El punto más caliente del enfrentamiento fue cuando el amigo independentista sostuvo que había que expulsar de Euskadi a todos los no-independentistas. Metafóricamente abogaba por un tobogán, para deslizarlos “hacia España”.
Pero… ¿cómo justificas eso? -le pregunté yo- absolutamente asombrada.
No son vascos si no son independentistas – argumentaba – por lo tanto, fuera. Y además no quieren lo mejor para mi país, sino que quieren hundirlo. Por tanto, son enemigos.
¿Y puesto que son enemigos, te los puedes cargar? – preguntaba el otro, indignado.
Esto es una guerra y en la guerra hay muertos – respondía.
Esta frase tremenda, autojustificativa, la volví a encontrar no hace mucho en la novela Patria y me la ha vuelto a recordar No digas nada, de Patrick Radden Keefe, un estudio minucioso de la violencia en Irlanda del Norte, una obra magnífica e inclasificable, a la cual he estado enganchada el último mes y medio. Sin duda, de los mejores libros que he leído últimamente.
No es un ensayo histórico convencional ni una novela histórica, porque si bien relata cronológicamente los acontecimientos violentos acaecidos en Irlanda del Norte desde los años 70 hasta la actualidad, lo hace tomando como hilo conductor a protagonistas reales a los que trata como a personajes de una novela. ¡Se lee de un tirón!
A mi me ha hecho pensar mucho acerca del mecanismo de justificación de la violencia y de los atropellos a los Derechos Humanos. Se basan en considerar al otro, al que piensa diferente o no percibe ni vive el país igual que tú, como un enemigo que puede hacerte mucho daño: a ti, a tu familia, a tu país. Por tanto, tienes todo el derecho del mundo a defenderte… ¡y tienes un montón de enemigos!
¿Cómo se llega a fabular una historia de odio al diferente? ¿Cómo llega una a creérsela? Ése es el misterio.
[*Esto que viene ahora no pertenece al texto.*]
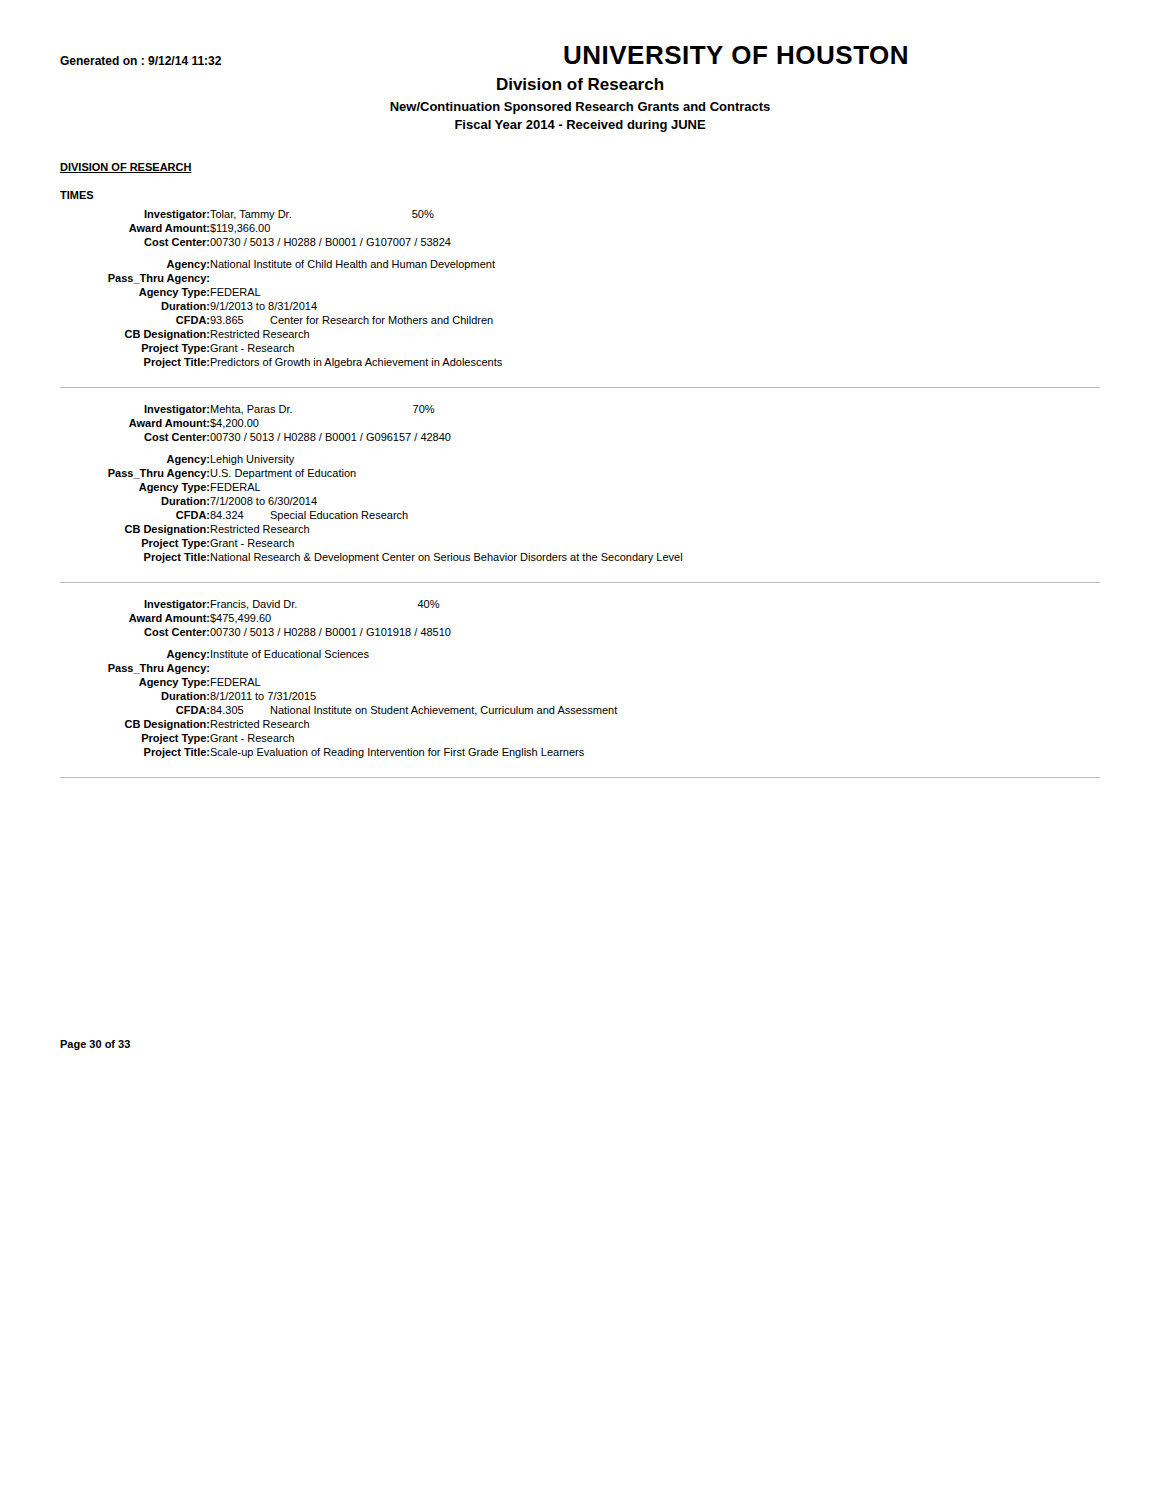Generated on : 9/12/14 11:32
UNIVERSITY OF HOUSTON
Division of Research
New/Continuation Sponsored Research Grants and Contracts
Fiscal Year 2014 - Received during JUNE
DIVISION OF RESEARCH
TIMES
| Investigator: | Tolar, Tammy Dr. 50% |
| Award Amount: | $119,366.00 |
| Cost Center: | 00730 / 5013 / H0288 / B0001 / G107007 / 53824 |
| Agency: | National Institute of Child Health and Human Development |
| Pass_Thru Agency: | |
| Agency Type: | FEDERAL |
| Duration: | 9/1/2013 to 8/31/2014 |
| CFDA: | 93.865 Center for Research for Mothers and Children |
| CB Designation: | Restricted Research |
| Project Type: | Grant - Research |
| Project Title: | Predictors of Growth in Algebra Achievement in Adolescents |
| Investigator: | Mehta, Paras Dr. 70% |
| Award Amount: | $4,200.00 |
| Cost Center: | 00730 / 5013 / H0288 / B0001 / G096157 / 42840 |
| Agency: | Lehigh University |
| Pass_Thru Agency: | U.S. Department of Education |
| Agency Type: | FEDERAL |
| Duration: | 7/1/2008 to 6/30/2014 |
| CFDA: | 84.324 Special Education Research |
| CB Designation: | Restricted Research |
| Project Type: | Grant - Research |
| Project Title: | National Research & Development Center on Serious Behavior Disorders at the Secondary Level |
| Investigator: | Francis, David Dr. 40% |
| Award Amount: | $475,499.60 |
| Cost Center: | 00730 / 5013 / H0288 / B0001 / G101918 / 48510 |
| Agency: | Institute of Educational Sciences |
| Pass_Thru Agency: | |
| Agency Type: | FEDERAL |
| Duration: | 8/1/2011 to 7/31/2015 |
| CFDA: | 84.305 National Institute on Student Achievement, Curriculum and Assessment |
| CB Designation: | Restricted Research |
| Project Type: | Grant - Research |
| Project Title: | Scale-up Evaluation of Reading Intervention for First Grade English Learners |
Page 30 of 33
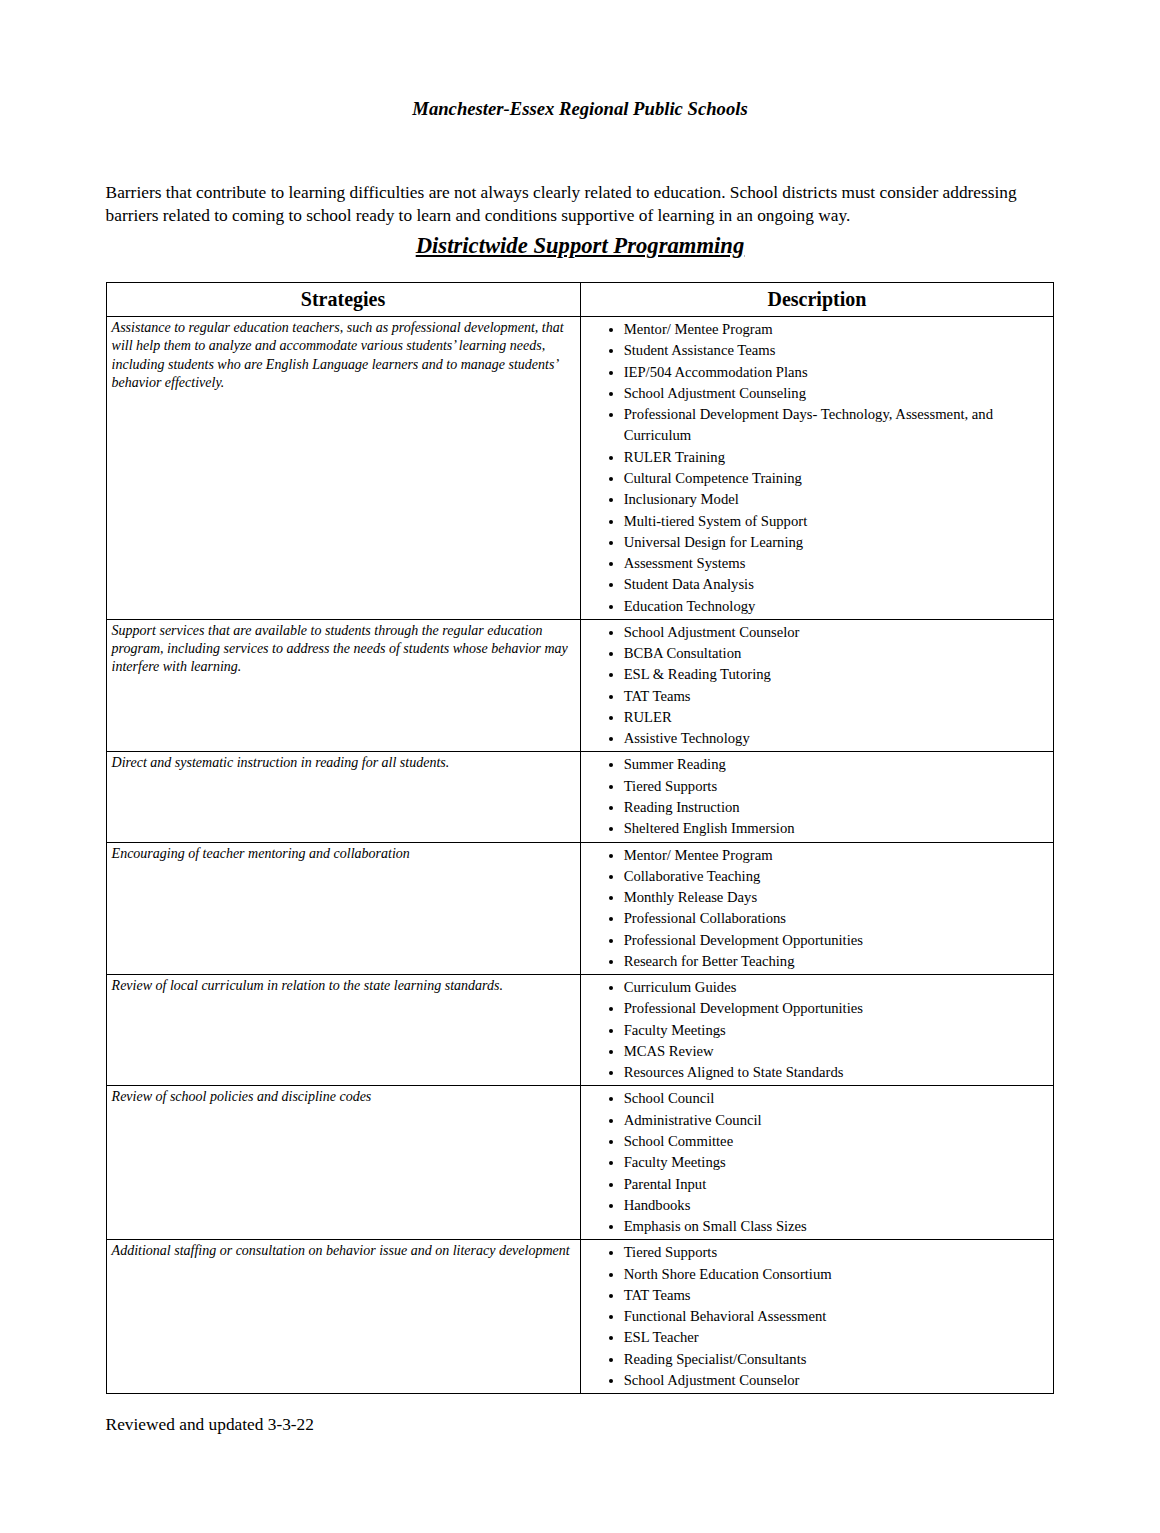Manchester-Essex Regional Public Schools
Barriers that contribute to learning difficulties are not always clearly related to education. School districts must consider addressing barriers related to coming to school ready to learn and conditions supportive of learning in an ongoing way.
Districtwide Support Programming
| Strategies | Description |
| --- | --- |
| Assistance to regular education teachers, such as professional development, that will help them to analyze and accommodate various students’ learning needs, including students who are English Language learners and to manage students’ behavior effectively. | Mentor/ Mentee Program Student Assistance Teams IEP/504 Accommodation Plans School Adjustment Counseling Professional Development Days- Technology, Assessment, and Curriculum RULER Training Cultural Competence Training Inclusionary Model Multi-tiered System of Support Universal Design for Learning Assessment Systems Student Data Analysis Education Technology |
| Support services that are available to students through the regular education program, including services to address the needs of students whose behavior may interfere with learning. | School Adjustment Counselor BCBA Consultation ESL & Reading Tutoring TAT Teams RULER Assistive Technology |
| Direct and systematic instruction in reading for all students. | Summer Reading Tiered Supports Reading Instruction Sheltered English Immersion |
| Encouraging of teacher mentoring and collaboration | Mentor/ Mentee Program Collaborative Teaching Monthly Release Days Professional Collaborations Professional Development Opportunities Research for Better Teaching |
| Review of local curriculum in relation to the state learning standards. | Curriculum Guides Professional Development Opportunities Faculty Meetings MCAS Review Resources Aligned to State Standards |
| Review of school policies and discipline codes | School Council Administrative Council School Committee Faculty Meetings Parental Input Handbooks Emphasis on Small Class Sizes |
| Additional staffing or consultation on behavior issue and on literacy development | Tiered Supports North Shore Education Consortium TAT Teams Functional Behavioral Assessment ESL Teacher Reading Specialist/Consultants School Adjustment Counselor |
Reviewed and updated 3-3-22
La verdad es que me da miedo que la pandemia se cobre secuelas nefastas cuanto a aumento de la violencia, fruto de la desesperación. Y que la incertidumbre, que provoca tanta inseguridad, provoque un aumento del número de personas capaces de justificar cualquier atropello mientras éste aparezca como clavo ardiendo al cual agarrarse.
El 45% de los votantes republicanos en Estados Unidos aprueba el asalto al Capitolio, denuncia y analiza Emma Riverola en su artículo Pus, y se pregunta si estamos ante un último estallido de pus o la infección se ha extendido y puede provocar la sepsis del sistema.
La violencia en Irlanda del Norte o la de ETA en España puede parecer un episodio superado, una lacra del pasado reciente, pero, como propone Lina Gálvez en No son necios, una brillante reflexión, haríamos bien en comprobar si el “coronashock” puede o no suponer un punto de inflexión o, por el contrario, una aceleración de las condiciones o tendencias que apuntan hacia un neofascismo en su estado inicial.
¡Cuánta necesidad de respeto, comprensión, amistad, amabilidad, ganas de construir juntos…!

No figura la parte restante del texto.